Stored data
>>>>

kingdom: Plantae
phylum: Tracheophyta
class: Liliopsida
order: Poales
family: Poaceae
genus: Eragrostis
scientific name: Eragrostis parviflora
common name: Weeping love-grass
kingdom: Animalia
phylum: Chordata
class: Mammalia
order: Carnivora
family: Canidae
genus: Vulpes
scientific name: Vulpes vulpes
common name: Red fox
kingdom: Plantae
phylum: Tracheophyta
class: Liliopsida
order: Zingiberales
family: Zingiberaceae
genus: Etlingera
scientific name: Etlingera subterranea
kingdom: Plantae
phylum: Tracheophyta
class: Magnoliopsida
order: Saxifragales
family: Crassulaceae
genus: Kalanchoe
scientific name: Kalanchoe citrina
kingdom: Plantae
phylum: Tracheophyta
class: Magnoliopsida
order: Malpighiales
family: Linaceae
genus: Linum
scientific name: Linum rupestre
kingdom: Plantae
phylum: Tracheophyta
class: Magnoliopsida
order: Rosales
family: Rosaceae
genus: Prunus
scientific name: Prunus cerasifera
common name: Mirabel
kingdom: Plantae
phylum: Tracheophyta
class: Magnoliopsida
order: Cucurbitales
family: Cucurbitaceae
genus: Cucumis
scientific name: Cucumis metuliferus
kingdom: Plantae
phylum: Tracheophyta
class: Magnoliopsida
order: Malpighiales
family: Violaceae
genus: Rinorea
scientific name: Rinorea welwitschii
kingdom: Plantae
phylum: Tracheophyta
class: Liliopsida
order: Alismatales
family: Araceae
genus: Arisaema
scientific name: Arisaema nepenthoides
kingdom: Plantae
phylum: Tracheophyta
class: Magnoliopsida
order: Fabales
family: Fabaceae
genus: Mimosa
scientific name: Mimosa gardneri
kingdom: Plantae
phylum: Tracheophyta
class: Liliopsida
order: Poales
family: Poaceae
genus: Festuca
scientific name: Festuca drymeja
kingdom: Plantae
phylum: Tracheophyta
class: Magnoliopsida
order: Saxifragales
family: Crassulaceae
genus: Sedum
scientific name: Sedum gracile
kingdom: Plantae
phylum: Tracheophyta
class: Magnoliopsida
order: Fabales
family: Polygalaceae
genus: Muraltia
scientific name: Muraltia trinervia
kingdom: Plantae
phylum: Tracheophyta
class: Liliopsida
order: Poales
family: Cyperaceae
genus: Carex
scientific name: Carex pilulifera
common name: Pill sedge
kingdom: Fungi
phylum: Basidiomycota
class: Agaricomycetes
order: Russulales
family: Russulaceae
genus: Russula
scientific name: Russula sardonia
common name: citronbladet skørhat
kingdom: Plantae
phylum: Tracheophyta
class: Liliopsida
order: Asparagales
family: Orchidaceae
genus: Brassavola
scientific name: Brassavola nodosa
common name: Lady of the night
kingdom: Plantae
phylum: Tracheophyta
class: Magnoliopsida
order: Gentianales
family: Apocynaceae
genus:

<<<<

Copy out every line of the records word for word, in the order given.

kingdom: Plantae
phylum: Tracheophyta
class: Liliopsida
order: Poales
family: Poaceae
genus: Eragrostis
scientific name: Eragrostis parviflora
common name: Weeping love-grass
kingdom: Animalia
phylum: Chordata
class: Mammalia
order: Carnivora
family: Canidae
genus: Vulpes
scientific name: Vulpes vulpes
common name: Red fox
kingdom: Plantae
phylum: Tracheophyta
class: Liliopsida
order: Zingiberales
family: Zingiberaceae
genus: Etlingera
scientific name: Etlingera subterranea
kingdom: Plantae
phylum: Tracheophyta
class: Magnoliopsida
order: Saxifragales
family: Crassulaceae
genus: Kalanchoe
scientific name: Kalanchoe citrina
kingdom: Plantae
phylum: Tracheophyta
class: Magnoliopsida
order: Malpighiales
family: Linaceae
genus: Linum
scientific name: Linum rupestre
kingdom: Plantae
phylum: Tracheophyta
class: Magnoliopsida
order: Rosales
family: Rosaceae
genus: Prunus
scientific name: Prunus cerasifera
common name: Mirabel
kingdom: Plantae
phylum: Tracheophyta
class: Magnoliopsida
order: Cucurbitales
family: Cucurbitaceae
genus: Cucumis
scientific name: Cucumis metuliferus
kingdom: Plantae
phylum: Tracheophyta
class: Magnoliopsida
order: Malpighiales
family: Violaceae
genus: Rinorea
scientific name: Rinorea welwitschii
kingdom: Plantae
phylum: Tracheophyta
class: Liliopsida
order: Alismatales
family: Araceae
genus: Arisaema
scientific name: Arisaema nepenthoides
kingdom: Plantae
phylum: Tracheophyta
class: Magnoliopsida
order: Fabales
family: Fabaceae
genus: Mimosa
scientific name: Mimosa gardneri
kingdom: Plantae
phylum: Tracheophyta
class: Liliopsida
order: Poales
family: Poaceae
genus: Festuca
scientific name: Festuca drymeja
kingdom: Plantae
phylum: Tracheophyta
class: Magnoliopsida
order: Saxifragales
family: Crassulaceae
genus: Sedum
scientific name: Sedum gracile
kingdom: Plantae
phylum: Tracheophyta
class: Magnoliopsida
order: Fabales
family: Polygalaceae
genus: Muraltia
scientific name: Muraltia trinervia
kingdom: Plantae
phylum: Tracheophyta
class: Liliopsida
order: Poales
family: Cyperaceae
genus: Carex
scientific name: Carex pilulifera
common name: Pill sedge
kingdom: Fungi
phylum: Basidiomycota
class: Agaricomycetes
order: Russulales
family: Russulaceae
genus: Russula
scientific name: Russula sardonia
common name: citronbladet skørhat
kingdom: Plantae
phylum: Tracheophyta
class: Liliopsida
order: Asparagales
family: Orchidaceae
genus: Brassavola
scientific name: Brassavola nodosa
common name: Lady of the night
kingdom: Plantae
phylum: Tracheophyta
class: Magnoliopsida
order: Gentianales
family: Apocynaceae
genus:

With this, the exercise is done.